New member of the Kaj(m)ak team is the Berlin boat builder Lutz Berger. “A phenomenal guy who really has something to say. He studied philosophy and political science but his vocation is to help people build their own boats.” Lutz Berger is the driving force behind the Berlin company Berger-Boote. What began in a narrow backyard in 2010 has in recent years established itself as a renowned manufactory of boatbuilding kits. With Boris Kajmak, Lutz Berger shares a passion for high-quality craftsmanship, water, nature and the view of the world from a boat. His workshops on the subject of boat building have met with an enthusiastic response, even if he doesn’t really like to talk. Still waters are deep.
“To be able to maximise protection of the original structure and to generate a technically solid connection between old and new elements, I had to use a bit more than a tape measurer. Measuring irregular space where original builders aimed but not necessarily gained straight lines and the right angles in any direction, is never an easy task. For getting an idea of the size, surface or volume, the directions of light, heights and thicknesses, manual methods are still fine if one gives effort.
However, building a complex multi storey steel structure that should have a snug fit with uneven stone walls asked for some contemporary tools. This is why we’ve done a 3D laser scanning of the house as soon as we’ve stripped the walls down to a bare stone. Doing this, we were provided with a 3D mesh that corresponds perfectly to the actual situation in the house, with every stone being visible on the computer model. This way we could adjust “steel structure to be” accordingly to every bump, of the original structure with certainty nothing will be in its way.
The simple rendering of the steel structure shows the layout with its seven platforms made of H-beams, and the stairs connecting those made of perforated steel sheets. Although more details are subjects of change, the general layout is now determined.”

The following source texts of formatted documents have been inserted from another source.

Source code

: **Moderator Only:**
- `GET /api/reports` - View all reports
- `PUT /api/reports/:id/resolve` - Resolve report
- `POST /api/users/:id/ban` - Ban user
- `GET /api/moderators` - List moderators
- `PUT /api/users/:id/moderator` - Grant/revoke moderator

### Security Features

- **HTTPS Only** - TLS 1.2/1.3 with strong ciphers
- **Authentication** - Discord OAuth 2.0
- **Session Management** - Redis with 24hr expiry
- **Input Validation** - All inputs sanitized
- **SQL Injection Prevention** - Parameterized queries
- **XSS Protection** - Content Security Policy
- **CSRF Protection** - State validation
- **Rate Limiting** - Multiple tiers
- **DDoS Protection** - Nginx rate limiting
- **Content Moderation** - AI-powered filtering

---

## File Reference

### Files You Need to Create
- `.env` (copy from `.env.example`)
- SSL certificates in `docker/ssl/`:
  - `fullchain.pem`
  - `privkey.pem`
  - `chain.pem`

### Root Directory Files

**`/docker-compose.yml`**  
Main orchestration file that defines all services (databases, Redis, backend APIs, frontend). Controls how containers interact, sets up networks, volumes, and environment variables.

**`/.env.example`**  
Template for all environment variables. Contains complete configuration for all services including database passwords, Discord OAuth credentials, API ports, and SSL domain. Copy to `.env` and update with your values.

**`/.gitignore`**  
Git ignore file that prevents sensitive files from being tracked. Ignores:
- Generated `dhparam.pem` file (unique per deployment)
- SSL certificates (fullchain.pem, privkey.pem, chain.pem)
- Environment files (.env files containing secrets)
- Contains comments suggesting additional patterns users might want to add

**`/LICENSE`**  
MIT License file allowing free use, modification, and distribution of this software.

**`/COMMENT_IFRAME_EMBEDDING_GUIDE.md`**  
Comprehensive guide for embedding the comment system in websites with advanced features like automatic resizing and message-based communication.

3 houses, each with its very own atmosphere, design concept and individual focus. The common denominator of the three kuće obviously lies in the balance between Novigrad’s traditional heritage and a contemporary, minimalist aesthetic. But Boris Kajmak’s stone houses are also connected by an invisible red thread: of his love for a place and its people, stones, stories, fates and destinies. Of his love for water, but above all for the grey stone giants that emerge on the horizon. “Actually, I want people to come to Novigrad because of these mountains, but the sea is one step ahead in tourism marketing,” says Boris, not turning his gaze away from the silhouette of Velebit. “It is here that the soul of this region lies and here that you can really meet it.”
Also house Nr. 4 is already in the making. This time (and for the first time) Boris Kajmak & Team are restoring for third parties, clients from Munich who have fallen in love with the Kuća project and the Kajmak style. Because the facade of the abandoned tower house is currently decorated with a striking sixties-style render, Boris’ little daughter has already pre-christened it: Kuća Lila.